En lo concerniente a la persecución de los cristianos en países como Irak, con cientos de miles de desplazados, matanzas y barbaridades de distinta intensidad, los países de mayoría musulmana y gobierno islámico no se han pronunciado de forma clara y firme, al menos hasta ahora. No existen tampoco manifestaciones populares contra tales crímenes. En Marruecos, por ejemplo, han sido notorias las manifestaciones en días pasados protestando contra la agresión judía hacia los palestinos; pero no se ha hecho lo mismo para denunciar las persecuciones de cristianos. Estamos hablando de un país moderno, practicante de un Islam tolerante que mantiene además buenas relaciones con representantes de la Iglesia Católica y de otras confesiones religiosas.

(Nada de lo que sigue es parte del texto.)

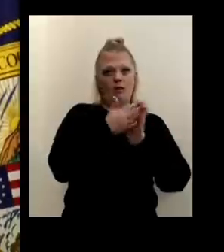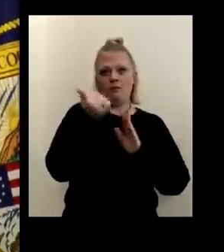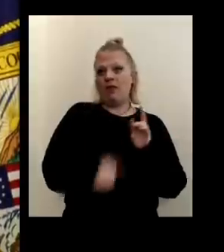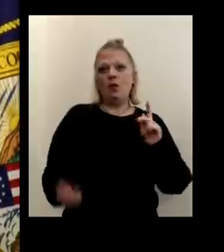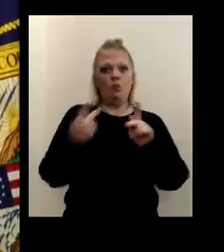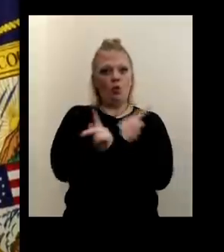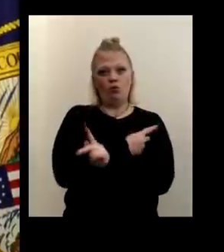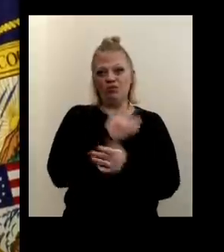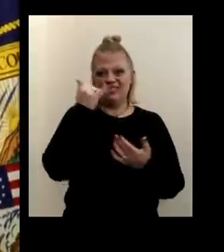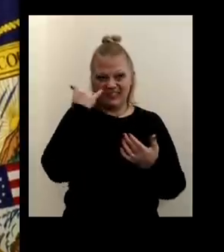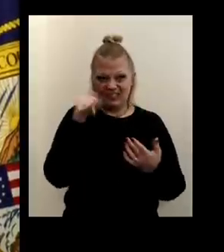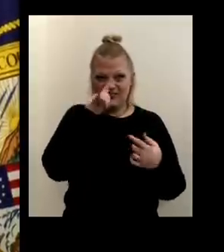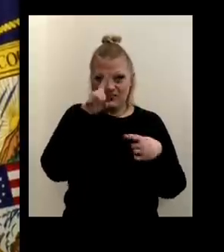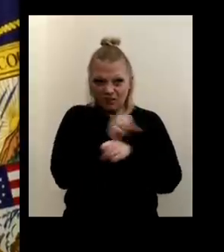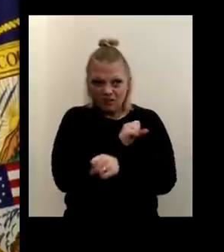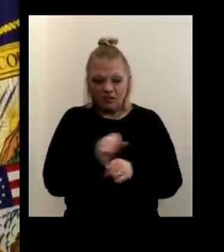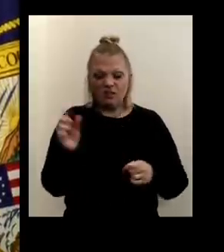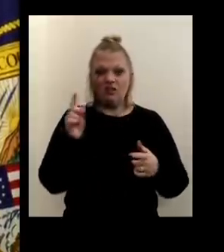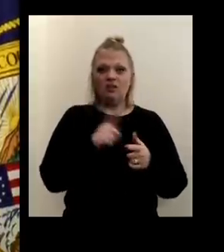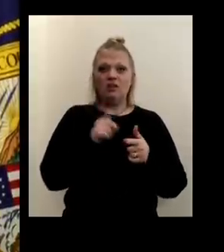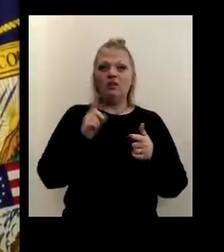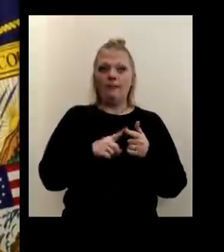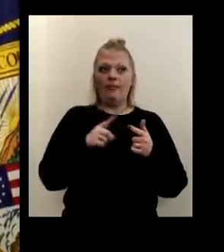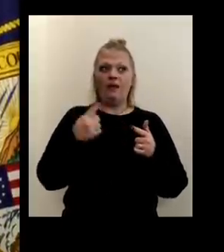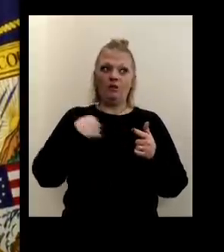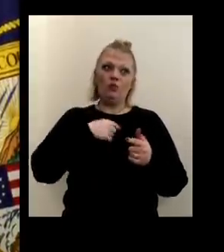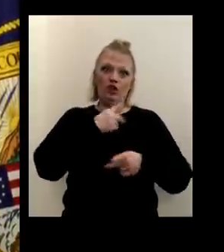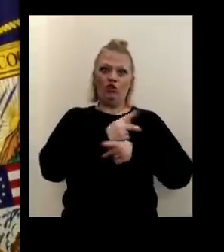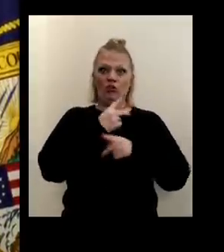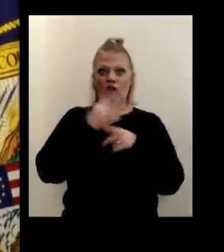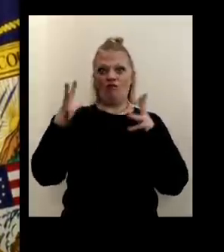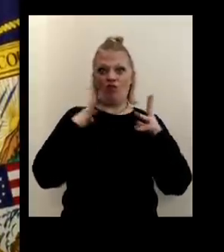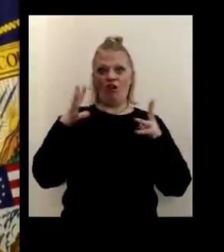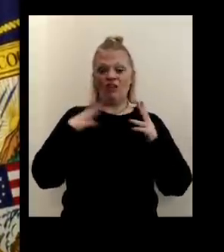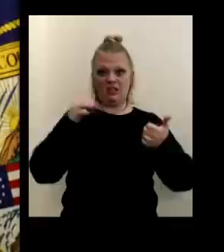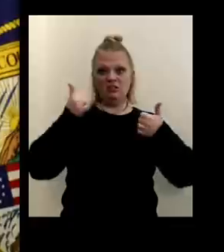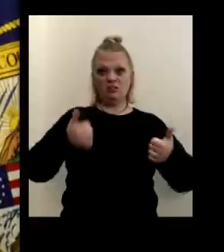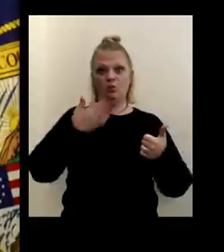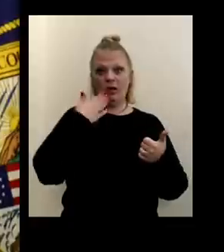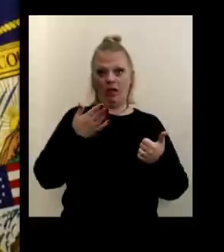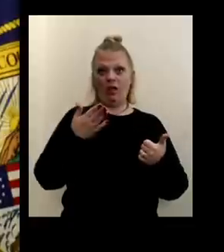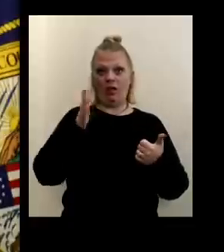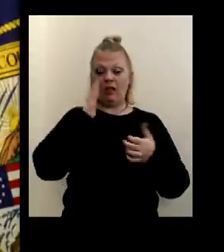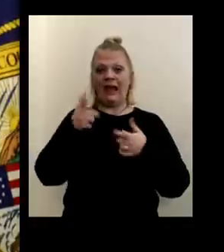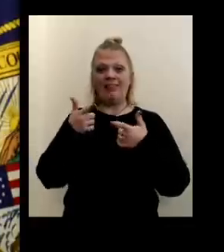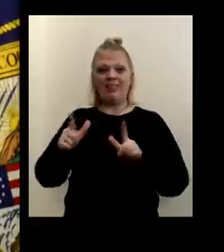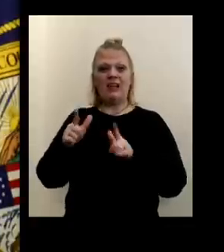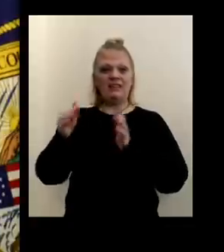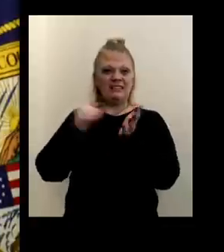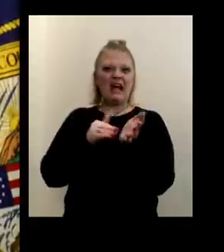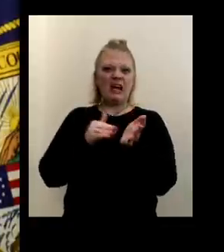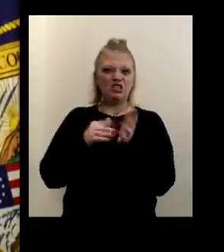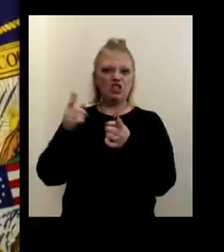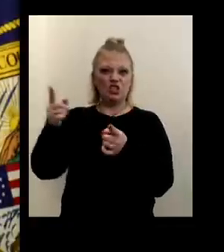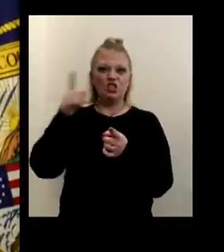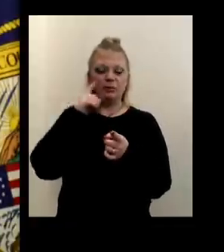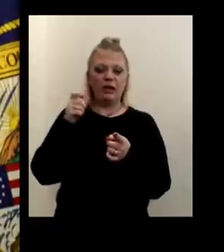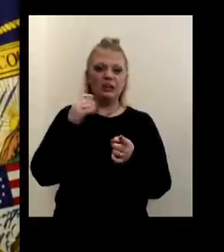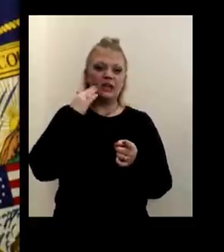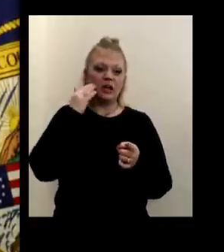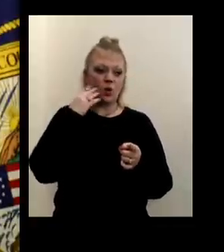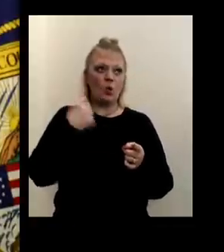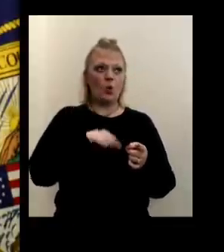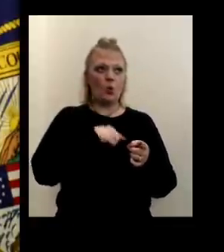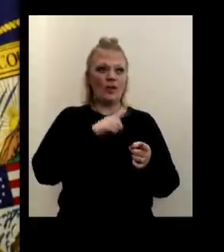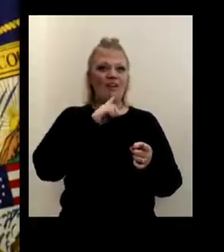Uh, if we do, then we will have handled the holidays very well. I'll let Dr. Burstein also continue because, uh, I do know that we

Es cierto que a nivel individual, la mayoría de los musulmanes manifiestan repulsa por esas prácticas y las condenan abiertamente. Pero no hay extensión de la condena y las autoridades de estos países guardan un clamoroso y vergonzoso silencio. Y digo vergonzoso porque en este mundo actual, enfermo, doliente y con numerosos frentes abiertos de falta de solidaridad y pisoteo continuado de los derechos humanos en numerosas regiones del planeta, no hablar para denunciar la barbarie implica situarse, de facto, en el lado del mal y dejar que éste se propague.
El Islam está sufriendo una lenta transformación, un poco a remolque de la civilización occidental, y tiene que pasar necesariamente por una catarsis colectiva que le permita encarar los numerosos frentes abiertos por la posmodernidad, entre ellos la cultura, la ciencia, la reflexión antropológica y filosófica y, por supuesto, la defensa vehemente de los derechos humanos.
Desde diferentes colectivos, casi siempre entidades musulmanas occidentales, se trabaja en la elaboración de una teología actualizada, la construcción de una identidad religiosa que ha de pasar por la revisión y comprensión desde la óptica del siglo XXI. Esto significa que el Islam no es árabe, ni patrimonio solo de los árabes, como podría pensarse en un primer acercamiento, sino que es participado por hombres y mujeres de toda condición y grupo social. El Islam es también universal y debe situarse en primera línea de crítica, denuncia y también de estudio e investigación. Por otra parte, los países llamados islámicos deben asumir esta condición de una modernización de la religión. La tarea es ingente; pero está en juego el futuro de la Humanidad.